■ Problem 1:
In the records, swap "collectors" for "collected by" in the lines starting with the line with "scientific name: Echinochloa picta" and going on through the end of the records. Give those lines again with nothing else changed.

Indeed, the noble Lord, Lord Grantchester, my noble friends Lord MacGregor and Lord Selborne and particularly the noble Lord, Lord Cameron, raised that issue.
In a recent Written Question, I asked what proportion of biofuels in the United Kingdom is sourced from British crops and what proportion from imported commodities. I was surprised that the noble Lord, Lord Rooker, stated that current biofuels sales in the United Kingdom are from both domestic and imported sources. Indeed, but it would be good to know the proportions. Perhaps the noble Lord, Lord Bassam of Brighton, can help us with that today.
Noble Lords have talked about the costings and comparisons. The costings on page 25 compare 30p to 45p for a litre of bioethanol made from wheat and sugar beet in the European Union with 6p to 11p for bioethanol made from sugar cane from Brazil. Do these figures include the cost of transporting the fuel? Do they incorporate a realistic cost for the environmental damage incurred in growing the raw material? And do they reflect adequate compensation for any damage done by the production process? Again, that is not clear.
Allegations abound that it is not possible for us to produce our 5 per cent target given the current availability of land, but I hope that the figures that I and other noble Lords have given today reflect that we can. We can certainly meet the 2010 target. Given the EU policy to increase the target from 5.75 per cent by 2010 to 10 per cent by 2020, the situation can change in the long term. In paragraph 97, the committee recognises the ability to bring in more EU land, including set-aside, to grow energy crops while respecting biodiversity policies, but it goes on to say:
“However, the EU must always remain secure in its food supply”.
There could be difficult decisions to take in future years, and I am sure that the committee is right.
That brings us to the issue that many noble Lords have raised: the whole question of second-generation biofuels. If we accept the likelihood of increasing demands, as I do, the scope for second-generation biofuels becomes increasingly important and could bring greater environmental advantages than are currently provided by biodiesel and bioethanol. The committee recognised the importance of advances in engineering and in chemical and agricultural crop technologies. It stressed the importance of co-ordinating, financing and organising European research and development. Indeed, there is no sense in each country doing its own thing when we could do it together much better. My noble friends Lord Plumb and Lord Ullswater referred to this. They also referred to the use of by-products and potential feedstocks that are now classified as waste. Perhaps the Minister will tell us in his reply whether the Government have changed their mind about waste and future second-generation biofuels. At the Oxford farming conference earlier this year, which I attended along with one or two other noble Lords, one of the most exciting contributions came from Professor Diana Bowles, who talked about the breakdown of plants and how we can use the cellulose in the future. The noble Earl, Lord Selborne, mentioned this in his speech. I also understand that Warwick University is undertaking work on creating hydrogen from water and biomass. This work is being funded by Advantage West Midlands. I wonder whether the Minister knows of this and other similar projects that are being undertaken at this stage.

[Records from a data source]
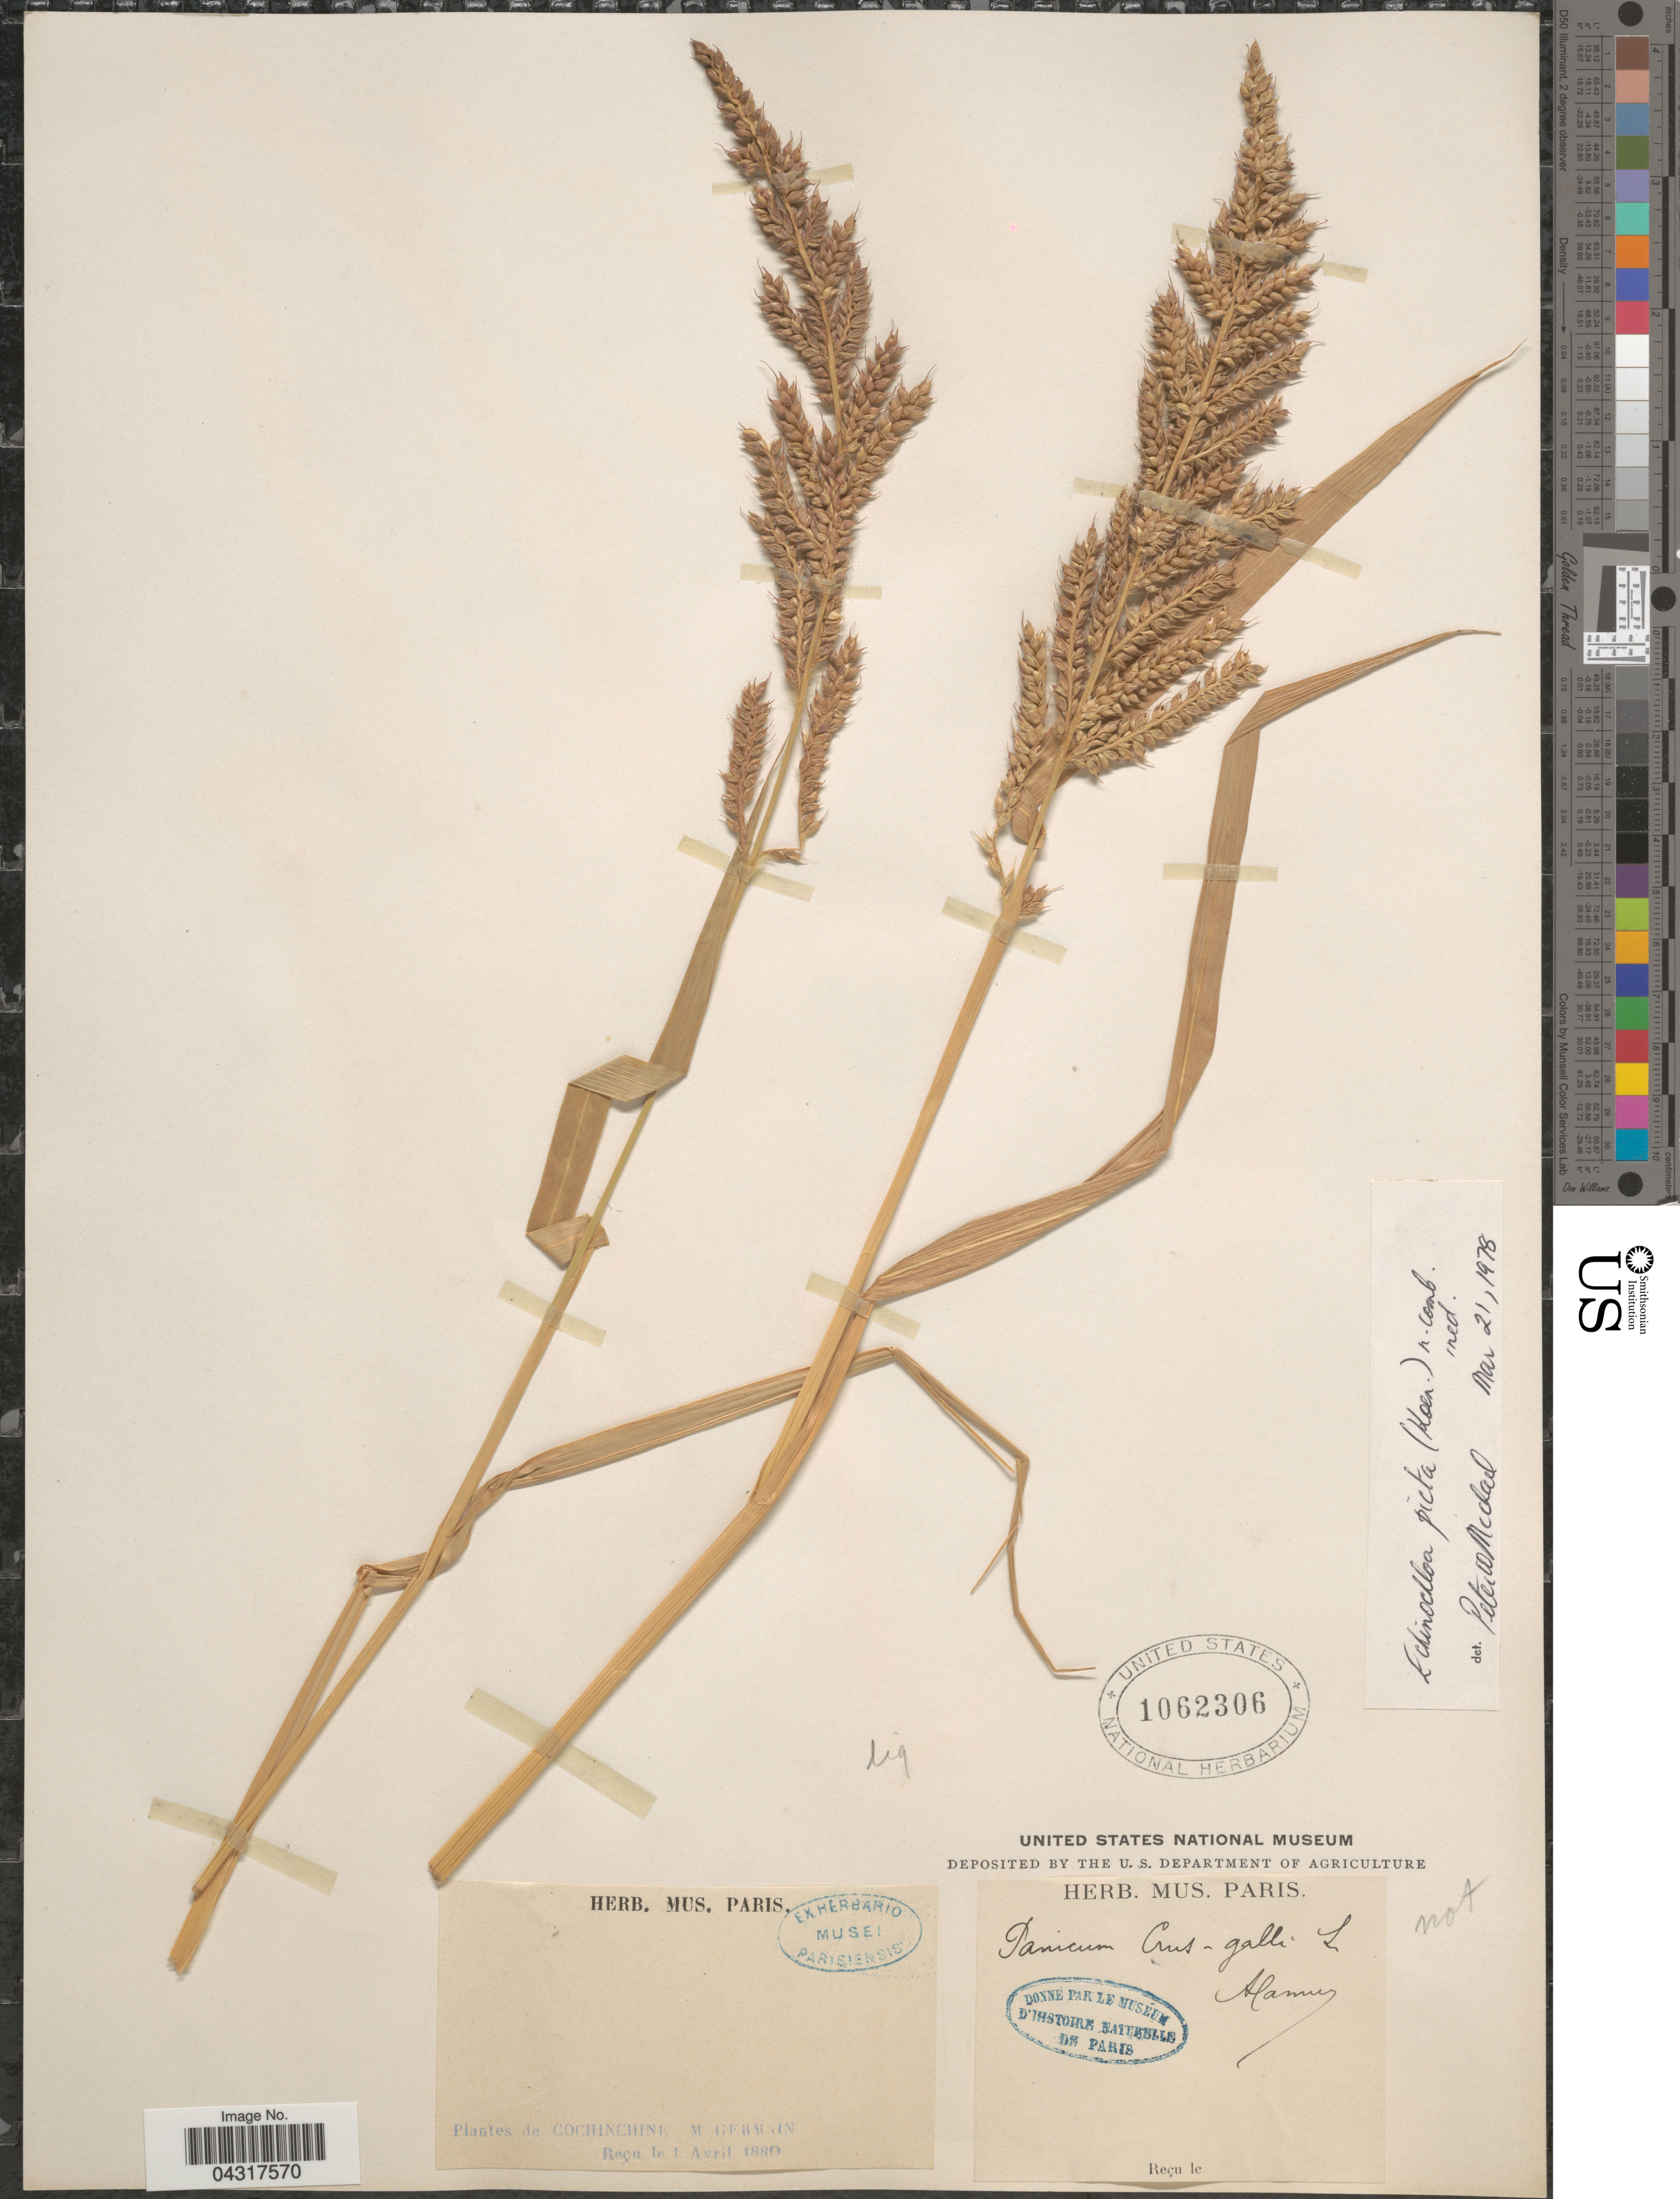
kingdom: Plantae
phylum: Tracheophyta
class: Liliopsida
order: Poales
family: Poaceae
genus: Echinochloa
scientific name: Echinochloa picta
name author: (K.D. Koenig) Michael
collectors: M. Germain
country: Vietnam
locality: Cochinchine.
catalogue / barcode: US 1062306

■ Problem 2:
Decide whether each statement agrees with the Lords debate on biofuels, and answer yes or no for each with the deciding words from the debate quoted exactly. (a) The costings on page 25 put bioethanol made from Brazilian sugar cane at 6p to 11p a litre. (b) The speaker says the 2010 target cannot be met. (c) The Warwick University work on creating hydrogen is funded by Advantage West Midlands.

■ Correct response 1:
scientific name: Echinochloa picta
name author: (K.D. Koenig) Michael
collected by: M. Germain
country: Vietnam
locality: Cochinchine.
catalogue / barcode: US 1062306

■ Correct response 2:
(a) Yes: "with 6p to 11p for bioethanol made from sugar cane from Brazil"
(b) No: "We can certainly meet the 2010 target."
(c) Yes: "This work is being funded by Advantage West Midlands."